Tuesday, November 29, 2016

Robert L. Kelly's "The Fifth Beginning"

Robert L. Kelly is Professor of Anthropology at the University of Wyoming. He is a past president of the Society for American Archaeology, current editor of American Antiquity, author of The Lifeways of Hunter-Gatherers, and coauthor of two popular textbooks, Archaeology and Archaeology: Down to Earth. He has conducted archaeological research throughout the western United States for more than forty years.

Kelly applied the “Page 99 Test” to his new book, The Fifth Beginning: What Six Million Years of Human History Can Tell Us about Our Future, and reported the following:
Page 99 is the last page of The Fifth Beginning’s penultimate chapter, so that tells you something about the book: it’s short. I figured someone might actually read a short book, and having your book read is the point, right?

Page 99 also marks the end of the book’s discussion of four major transitions--I call them beginnings--in humanity’s six-million-year history. And that with “hindsight we can see that dramatic changes in the material record of humanity’s odyssey on earth—stone tools, art and burials, villages, domesticated crops, elaborate tombs, palisades, temples, palaces, and so on—point to equally dramatic changes in how people related to one another.” I then ask: “Is that it? Are we at the end of history?” and propose that the answer lies in whether “another major shift [is] visible from an archaeological perspective.”

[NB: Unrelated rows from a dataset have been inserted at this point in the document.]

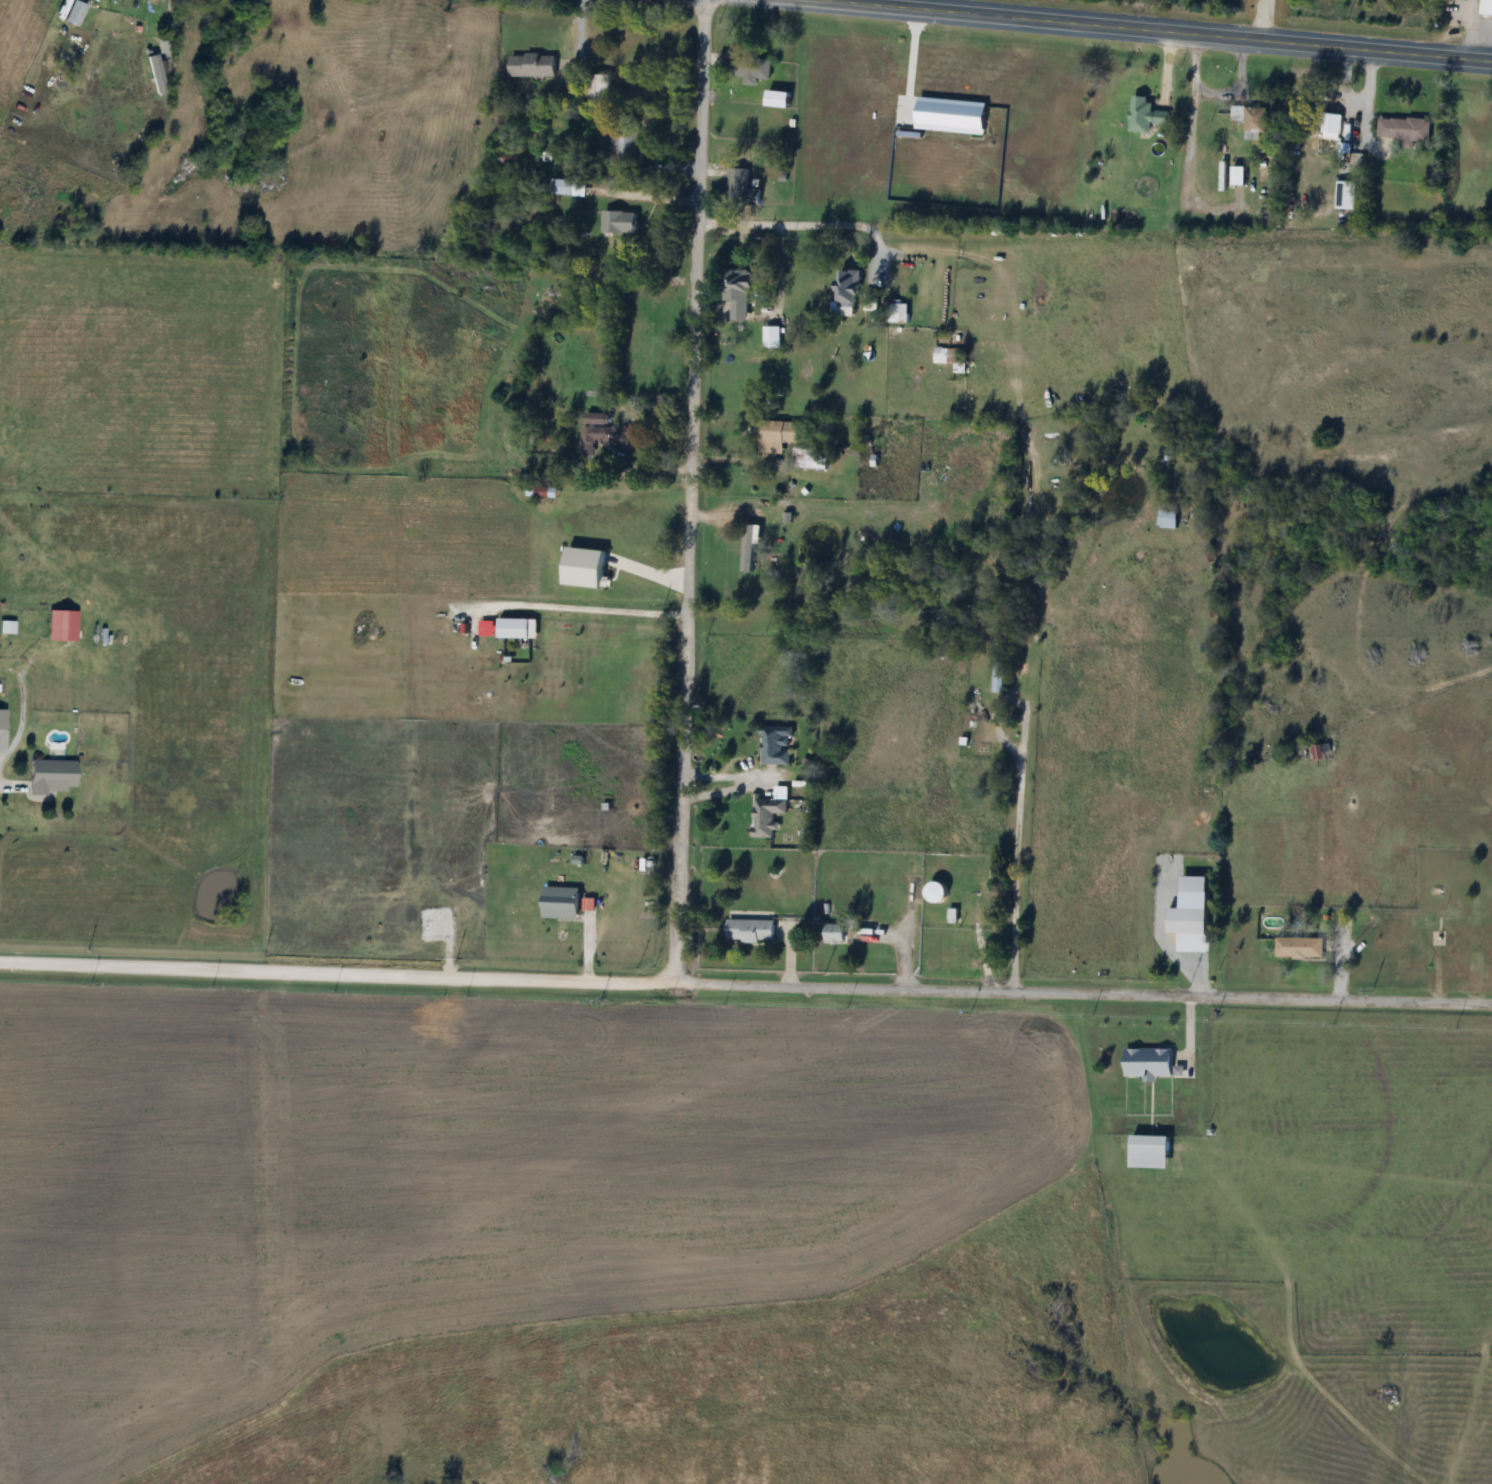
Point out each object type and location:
building: (1485, 7)
building: (72, 14)
road: (1169, 29)
building: (530, 65)
building: (749, 71)
building: (596, 91)
building: (774, 99)
building: (1143, 115)
building: (1253, 123)
building: (1401, 129)
building: (1329, 132)
building: (622, 146)
building: (561, 188)
building: (739, 189)
building: (1343, 195)
road: (800, 222)
building: (618, 223)
building: (843, 288)
building: (735, 293)
building: (770, 338)
building: (940, 356)
building: (771, 436)
building: (607, 437)
building: (807, 458)
road: (693, 490)
building: (541, 495)
building: (782, 517)
building: (1165, 519)
building: (750, 529)
road: (595, 607)
building: (59, 626)
building: (515, 628)
building: (1, 719)
building: (772, 745)
building: (1313, 753)
building: (49, 776)
road: (6, 783)
road: (1023, 807)
building: (764, 816)
building: (933, 892)
building: (558, 903)
building: (1187, 922)
building: (748, 930)
building: (832, 934)
building: (1297, 948)
road: (37, 964)
road: (782, 985)
building: (1146, 1062)
building: (1146, 1153)

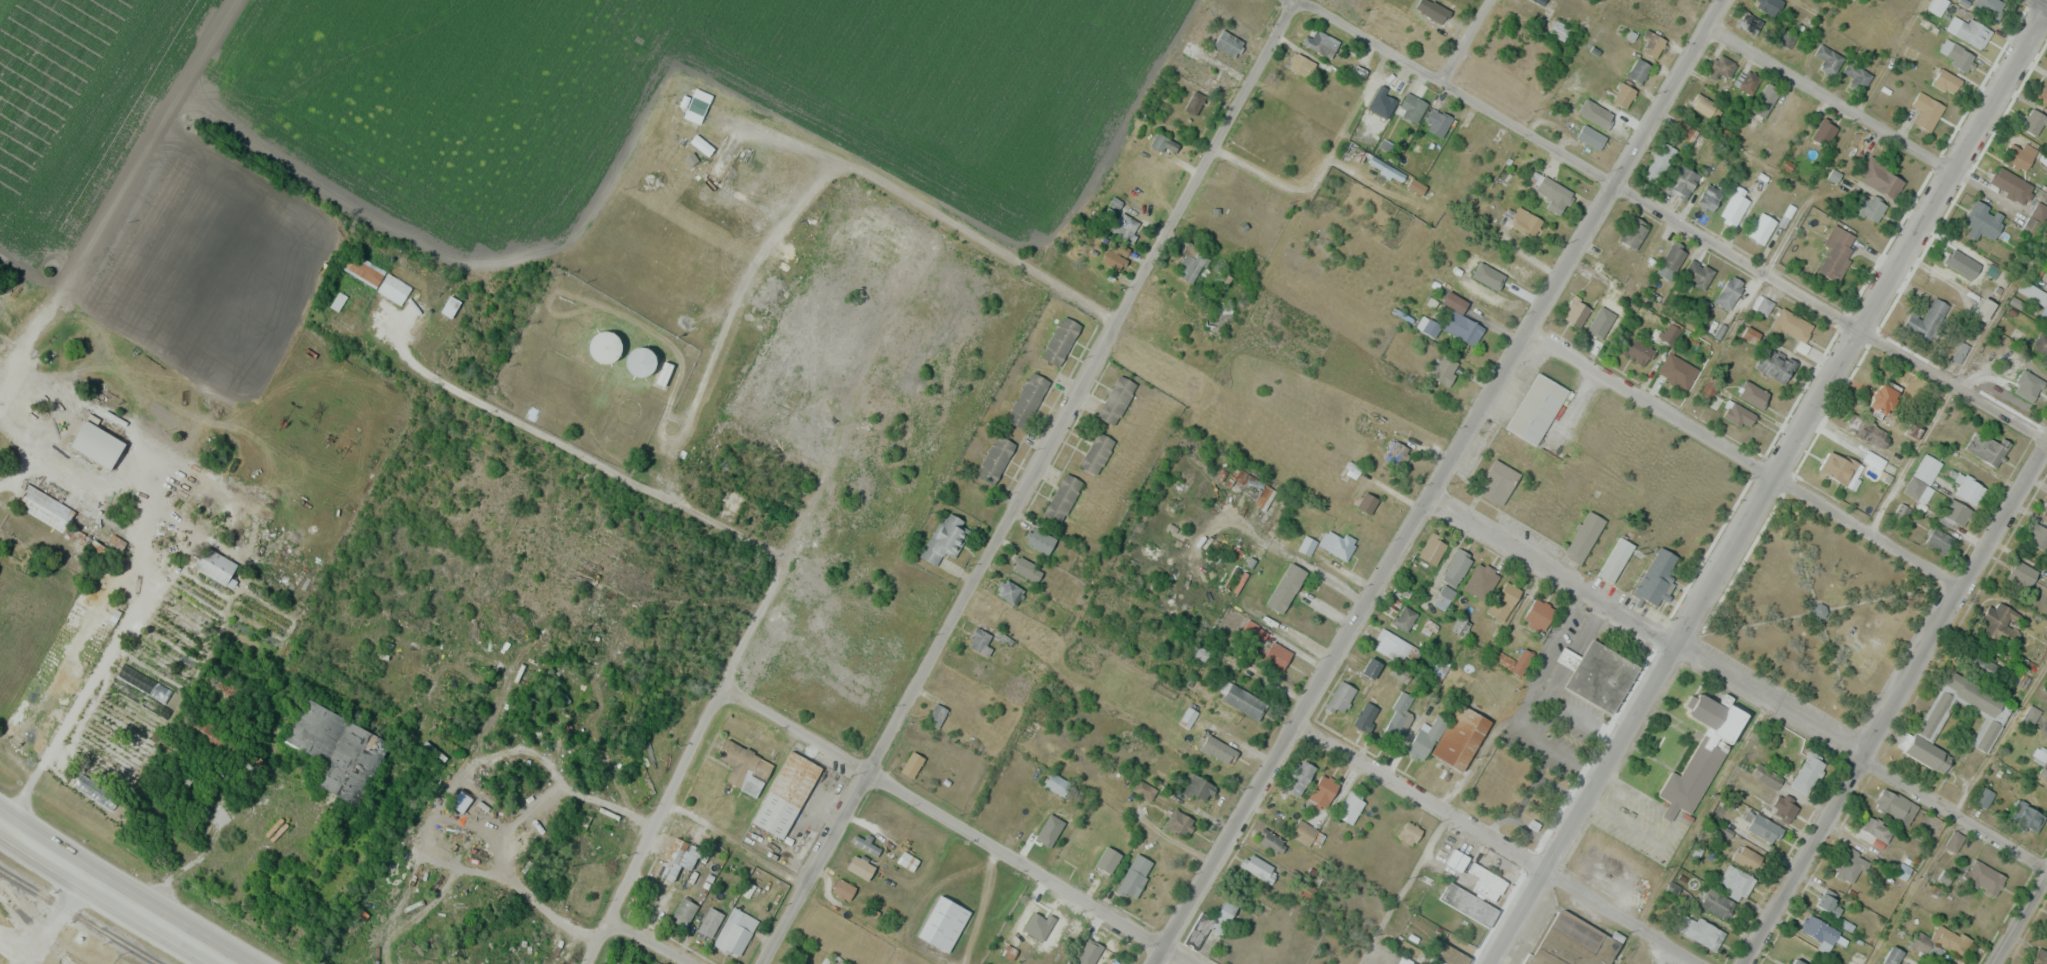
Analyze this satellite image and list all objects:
building: (1532, 0)
road: (2043, 1)
building: (1768, 5)
building: (1989, 7)
building: (1433, 10)
building: (1749, 22)
building: (1558, 29)
building: (1972, 29)
building: (1786, 37)
road: (1468, 40)
building: (1228, 42)
building: (1321, 42)
building: (1652, 43)
building: (1193, 49)
building: (1956, 53)
building: (1828, 55)
building: (1301, 64)
building: (1722, 66)
building: (1638, 70)
building: (1856, 74)
building: (1946, 80)
building: (1748, 82)
building: (2042, 93)
building: (1623, 95)
road: (1828, 98)
building: (1764, 101)
building: (1194, 102)
building: (1378, 102)
building: (1703, 104)
building: (1411, 107)
building: (1927, 110)
building: (2034, 121)
building: (1437, 122)
building: (1824, 131)
building: (1591, 136)
building: (1164, 143)
building: (2020, 154)
building: (1662, 159)
building: (1386, 169)
building: (1881, 178)
building: (1684, 179)
building: (2011, 184)
building: (1416, 186)
building: (1555, 193)
building: (1709, 196)
building: (1735, 206)
building: (1870, 206)
building: (2036, 217)
building: (1984, 219)
road: (1671, 220)
building: (1526, 221)
building: (1126, 227)
building: (1762, 227)
building: (1634, 231)
building: (1836, 252)
building: (1114, 254)
building: (1674, 255)
building: (1960, 261)
building: (1190, 264)
building: (1698, 272)
building: (365, 273)
building: (1488, 280)
building: (1099, 284)
building: (1729, 291)
building: (2034, 295)
building: (1762, 305)
building: (1985, 308)
building: (1576, 311)
building: (1219, 316)
building: (1927, 319)
building: (1792, 325)
building: (1600, 326)
building: (1462, 327)
building: (1669, 332)
building: (1060, 340)
building: (2041, 343)
building: (604, 346)
building: (1635, 350)
building: (1959, 351)
building: (640, 361)
building: (1981, 361)
building: (1775, 364)
building: (1445, 370)
building: (1677, 370)
building: (2023, 381)
building: (1754, 394)
building: (1884, 396)
building: (1116, 399)
building: (1027, 400)
building: (1536, 412)
building: (1739, 415)
building: (1867, 430)
building: (1986, 447)
building: (99, 449)
building: (1097, 452)
building: (1398, 453)
building: (995, 459)
road: (1745, 461)
building: (1840, 467)
building: (1922, 478)
building: (1498, 481)
road: (1029, 482)
road: (1442, 484)
road: (1764, 484)
building: (1251, 488)
building: (1970, 489)
building: (1062, 497)
building: (975, 498)
building: (1366, 502)
building: (43, 507)
building: (2045, 511)
building: (1583, 537)
building: (2038, 537)
building: (945, 538)
building: (1040, 540)
building: (1938, 540)
building: (1306, 545)
building: (1341, 545)
building: (1434, 546)
building: (210, 562)
building: (1614, 562)
building: (1456, 565)
building: (1027, 569)
building: (2021, 574)
road: (1324, 577)
building: (1655, 579)
building: (1480, 581)
building: (1285, 589)
building: (1008, 591)
building: (1443, 597)
building: (1505, 599)
building: (1538, 614)
park: (1817, 614)
building: (1404, 618)
building: (1461, 624)
building: (1999, 624)
building: (979, 641)
building: (1391, 645)
building: (1277, 655)
building: (1521, 661)
building: (1979, 663)
building: (1372, 668)
building: (1438, 670)
building: (1601, 680)
road: (1739, 680)
building: (1340, 697)
road: (718, 700)
building: (1242, 700)
road: (1889, 702)
building: (937, 715)
building: (1186, 716)
building: (1365, 716)
building: (1399, 717)
building: (1989, 728)
building: (315, 731)
building: (213, 736)
building: (1450, 738)
building: (1217, 748)
building: (1702, 753)
building: (912, 764)
building: (744, 767)
building: (2044, 767)
building: (1807, 772)
building: (181, 775)
building: (1299, 777)
building: (1056, 783)
building: (1198, 787)
building: (1143, 789)
building: (1322, 792)
building: (1984, 795)
building: (786, 799)
building: (1895, 805)
building: (1351, 806)
building: (1784, 807)
building: (2028, 815)
building: (1179, 823)
building: (1934, 823)
road: (958, 824)
building: (1763, 827)
building: (1050, 828)
building: (1874, 828)
building: (1303, 832)
building: (1408, 832)
building: (1269, 840)
building: (1954, 840)
road: (1497, 841)
building: (866, 845)
building: (1747, 857)
building: (677, 860)
building: (1457, 860)
building: (908, 861)
building: (1603, 865)
building: (860, 866)
building: (1850, 866)
building: (1259, 867)
building: (1983, 877)
building: (1736, 880)
building: (1131, 881)
building: (1487, 882)
building: (843, 889)
road: (116, 894)
building: (1831, 903)
building: (1469, 904)
building: (1717, 904)
building: (1228, 909)
building: (684, 910)
railway: (80, 916)
road: (2020, 919)
road: (62, 920)
building: (1039, 921)
building: (709, 922)
building: (945, 928)
building: (1198, 930)
building: (1699, 931)
building: (1819, 931)
building: (735, 932)
building: (1940, 942)
road: (646, 945)
building: (1573, 945)
building: (1093, 947)
building: (1449, 955)
building: (1892, 955)
building: (2039, 957)
building: (1403, 960)
building: (1798, 961)
building: (807, 963)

The final chapter argues that the material record of the Anthropocene suggests we are indeed in a fifth beginning, a time when, once again, the character of human life will change significantly and irreversibly. This change will be comparable to the origin of technology, culture, agriculture and the state.

All these beginnings are emergent phenomena, the result of evolutionary processes aimed at achieving one lifeway that eventually turn humanity into something completely different. Using an understanding of the first four beginnings as practice, in the final chapter I look at how three processes, the escalating cost of war, the global reach of capitalism, and a global communication network seem likely to result in the replacement of war, capitalism, and the nation-state with new methods of conflict resolution, a new form of economy, and global self-governance. It’s the end of life as we know it. Despite recent events, I take a hopeful view on humanity’s future, focusing not on chaos but on humanity’s great potential.